Yellowstone Forever (YF) announced that operations of its educational arm, Yellowstone Institute, have been suspended indefinitely. As a program participant, financial contributor and lover of Yellowstone, I believe this is an unwise move in the short-run and in the long-run. A better path is scaling back operations in 2020 and remaining flexible for 2021.

Suspending operations of the Institute is unwise for several reasons:

·         Giving will drop. YF does not exist “just” to raise money for the Park. Its different components work synergistically to produce an impact.  Education contributes to membership growth that feeds into philanthropy. By suspending the Institute indefinitely, a vital link to Yellowstone Forever is lost.

·         It will be expensive to re-create the Institute if dropped now. Staff of the Yellowstone Institute are the best people – deeply committed to the mission of interpretation. If disbanded, they will move on to other places.  Losing them will mean losing deep experience and program knowledge.

·         Yellowstone, without interpretation, becomes like Disneyland. With interpretation, Yellowstone is a wonderland, an opportunity for baptism into wilderness. Deep experiences in the Park, launched through interpretation, are the seeds of philanthropy.

Yellowstone Forever was created through the merger of Yellowstone Association (YA) — which carried out Yellowstone Institute programs — with Yellowstone Park Foundation (YPF). Before the merger, Yellowstone Association was self-sustaining. YA ran regular surpluses and was making grants to the park averaging almost $1.7 million annually in the three full fiscal years leading up to transition. Institute revenue was increasing, and membership revenue averaged more than $2.2 million annually.

Yellowstone Park Foundation before the merger was devoted solely to philanthropy. In the three full fiscal years leading up to the transition year, grants averaged almost $5.3 million annually.

Yellowstone Forever did not live up to its promise as a merged entity, though. Its goals were overly ambitious, and it did not have resources to achieve them. Yellowstone Association held net assets of $13.6 million and Yellowstone Park Foundation held net assets of $7.2 million on the date of the merger.

Three years after the merger, combined reserves had declined by $6.2 million, and its financial position appears still worse for the fiscal year ended February 28, 2020. This all happened before Covid-19 hit.

Yellowstone Association resources brought to the merger were squandered on this Board’s watch.

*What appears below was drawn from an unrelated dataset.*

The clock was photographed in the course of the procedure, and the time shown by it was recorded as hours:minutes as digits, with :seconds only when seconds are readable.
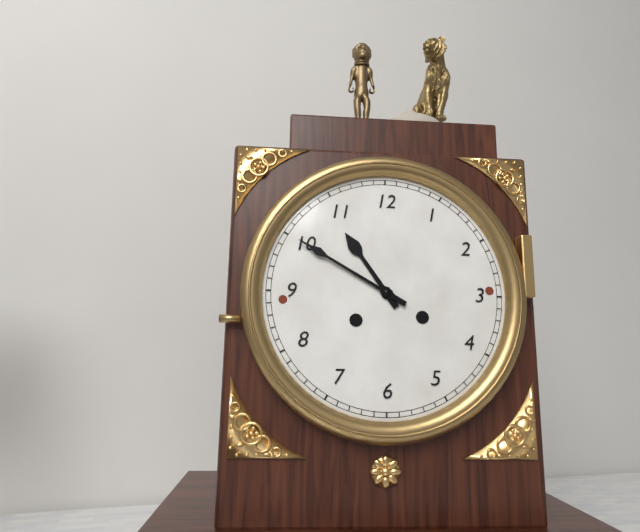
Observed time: 10:50
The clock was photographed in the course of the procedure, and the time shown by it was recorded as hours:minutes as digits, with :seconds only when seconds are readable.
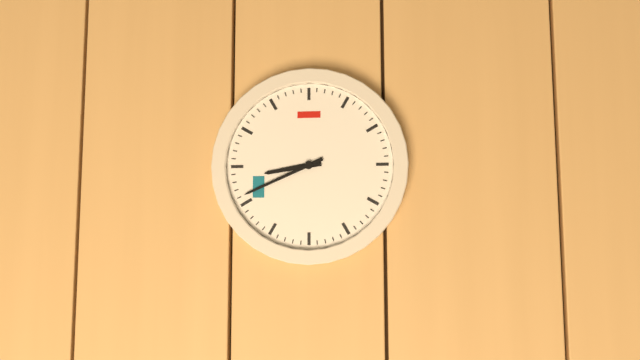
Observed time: 8:41
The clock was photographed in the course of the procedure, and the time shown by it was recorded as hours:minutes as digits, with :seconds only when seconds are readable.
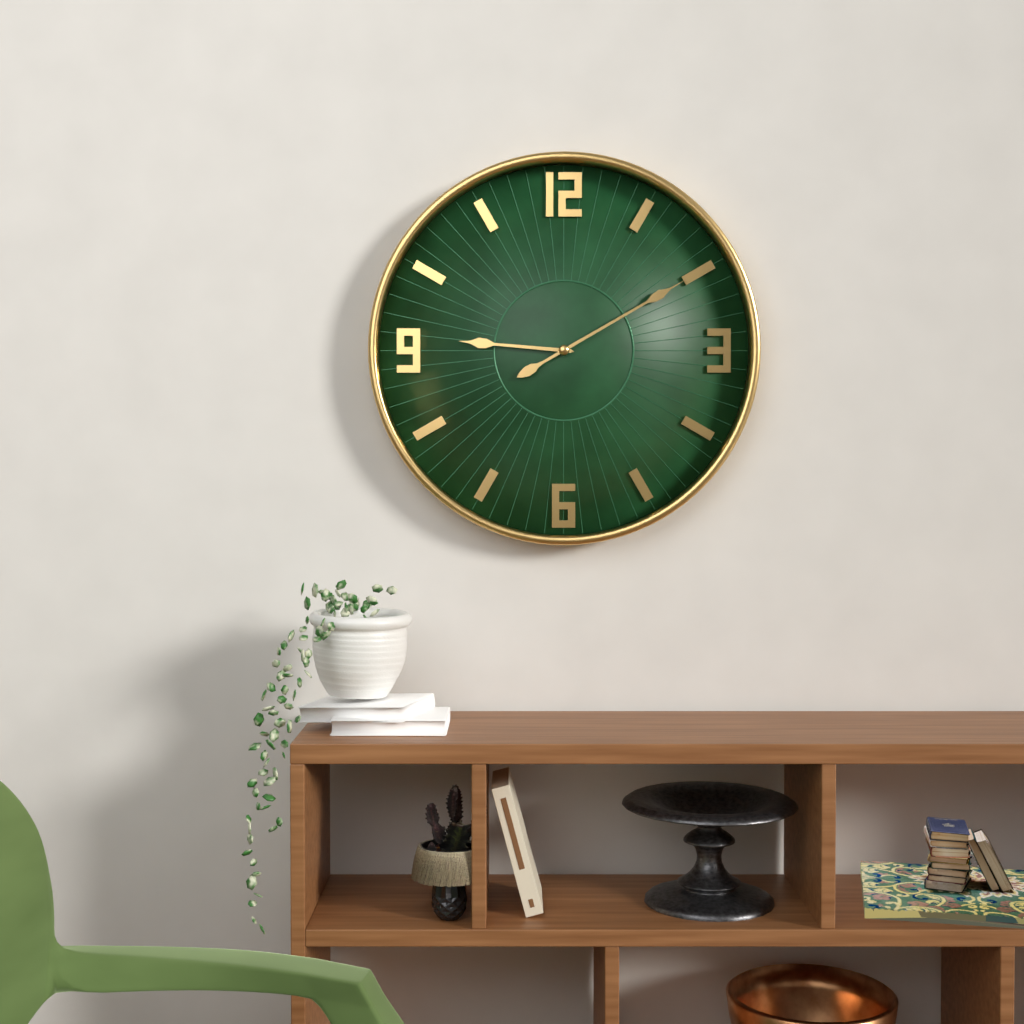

Not only are combined reserves down substantially, combined giving to the Park is down over $1 million per year. YA developed authentic and deep relationships with members through education and interpretation.

To be financially viable Yellowstone Forever needs to invest appropriately in revenue strategies built on those relationships — no matter what the future brings. Through recent cuts to shore up finances, the board may have impaired YF’s longer-term viability by effectively severing those connections gained through the Institute.

Key leaders of this Board need to go, replaced by board members who can restore financial sanity consistent with its mission. A newly constituted board then can re-imagine a different future together.